(Chart-based quiz items)
• • •
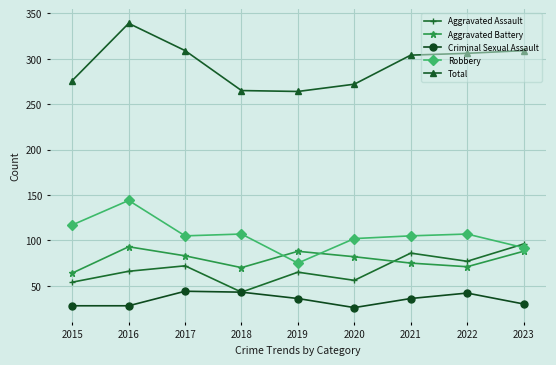

True or false: Aggravated Assault and Total cross at least once.

False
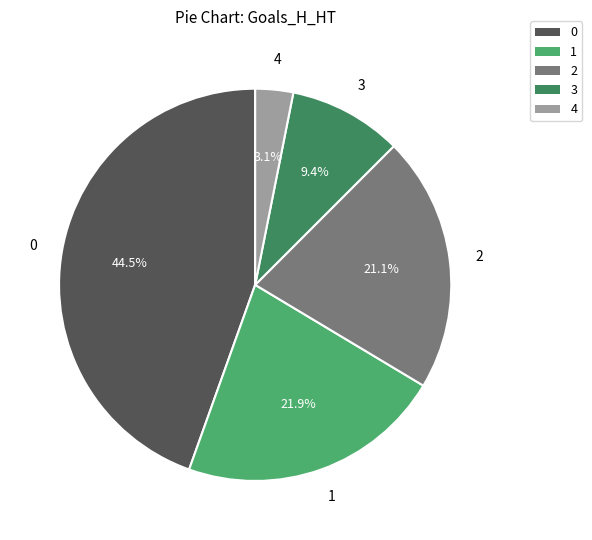

Approximately how many times larger is the value at 2 compared to 1?

1.0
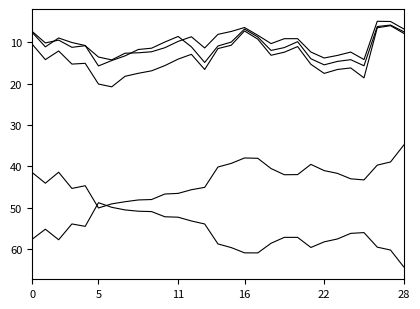

Does the chart display data point markers on the line(s)?

No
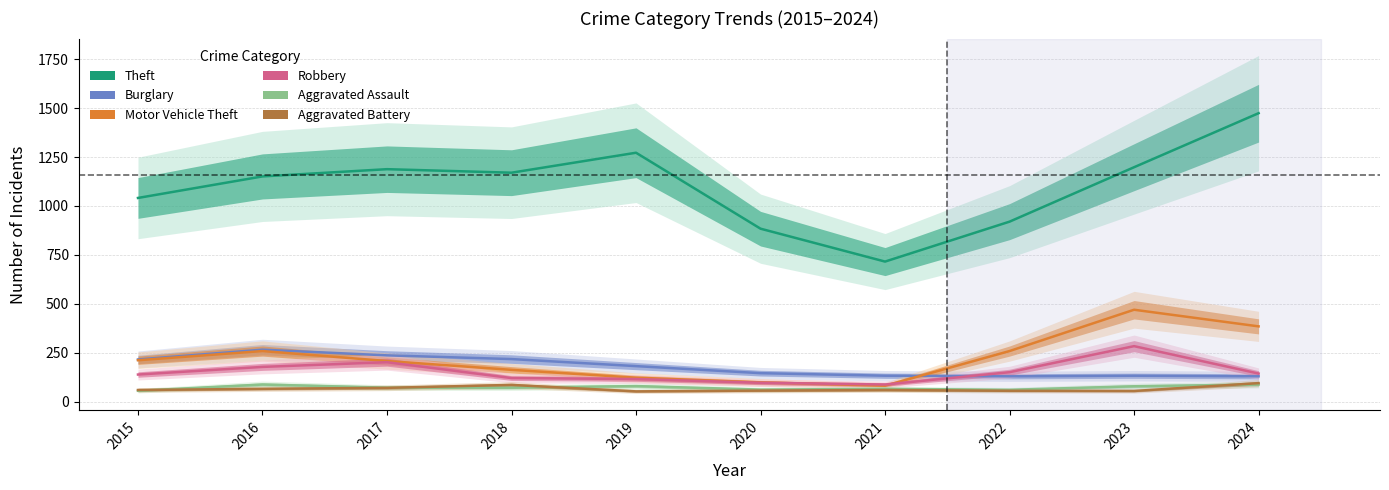

In Robbery, how many points are higher than both neighbors (excluding endpoints)?

2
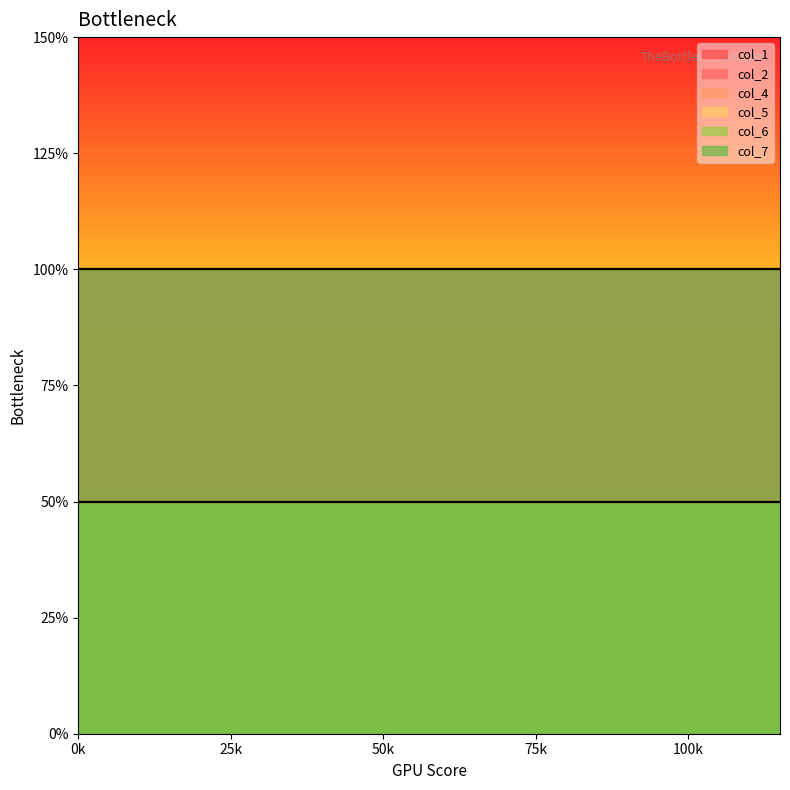

Which series changed the most between 5 and 20?

col_1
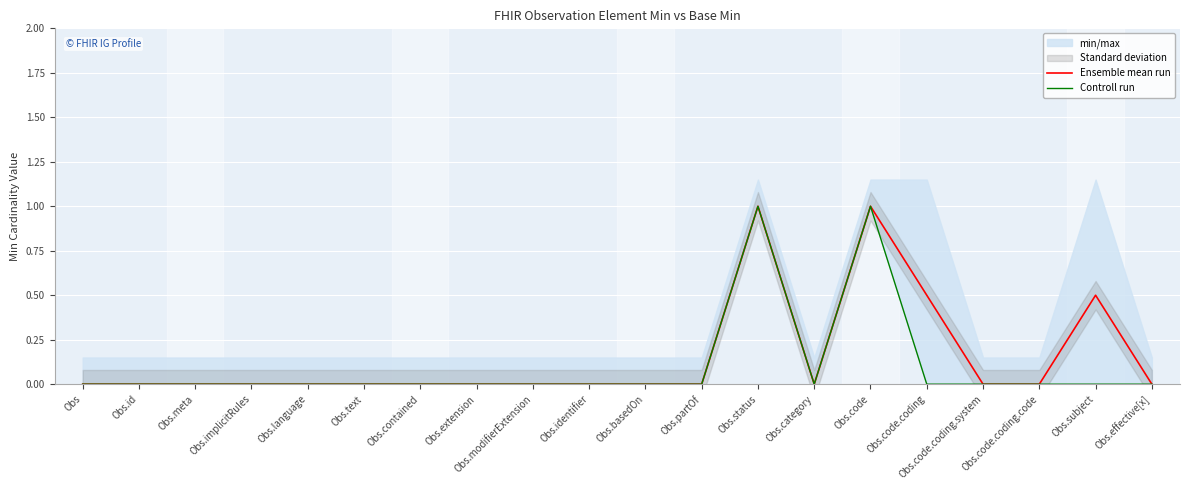

True or false: Controll run and Ensemble mean run cross at least once.

False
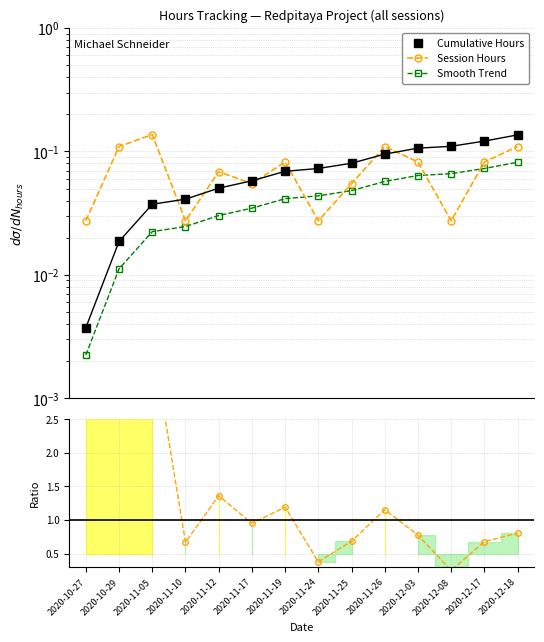

How many lines are shown in the chart?

4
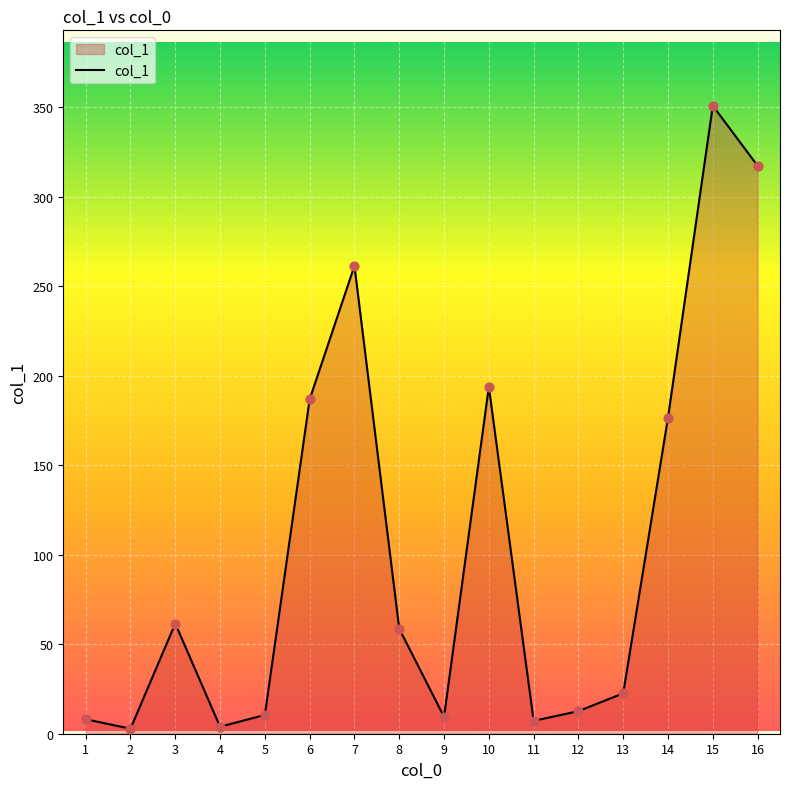

What is the ratio of the value at 15 to the value at 13?

15.5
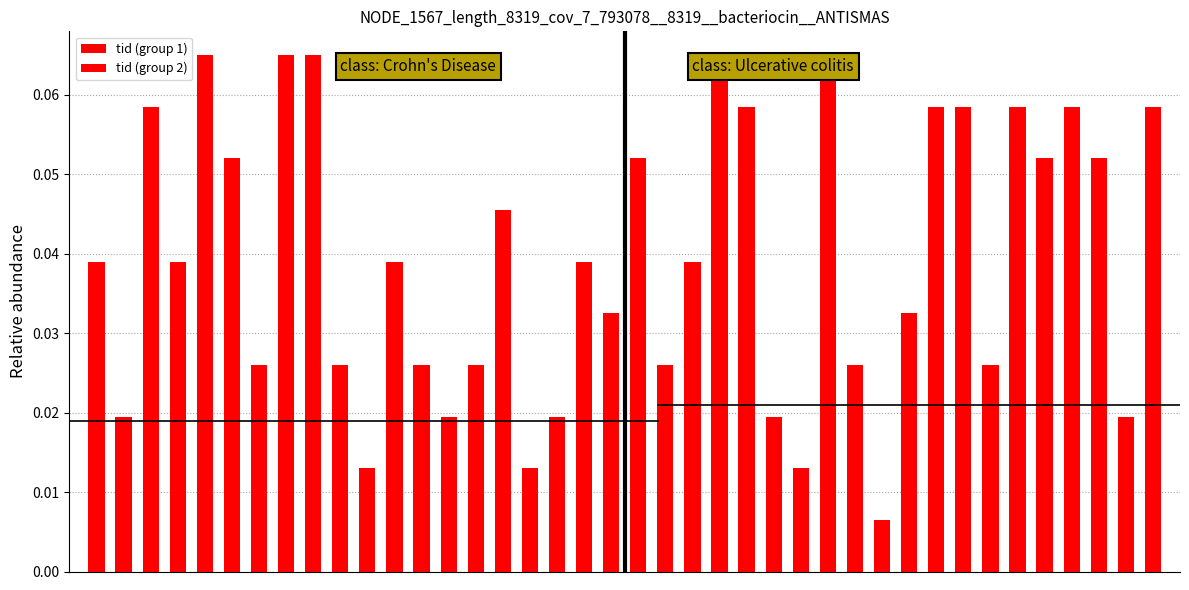

What is the sum of all tid (group 1) values?

0.7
• • •
# WHAT NEEDS TO BE DONE
Find every line in the records above that contains the string "True", treating uppercase and lowercase as different, and copy each of those lines.

# RESPONSE FOR THIS EXERCISE
True or false: Aggravated Assault and Total cross at least once.
True or false: Controll run and Ensemble mean run cross at least once.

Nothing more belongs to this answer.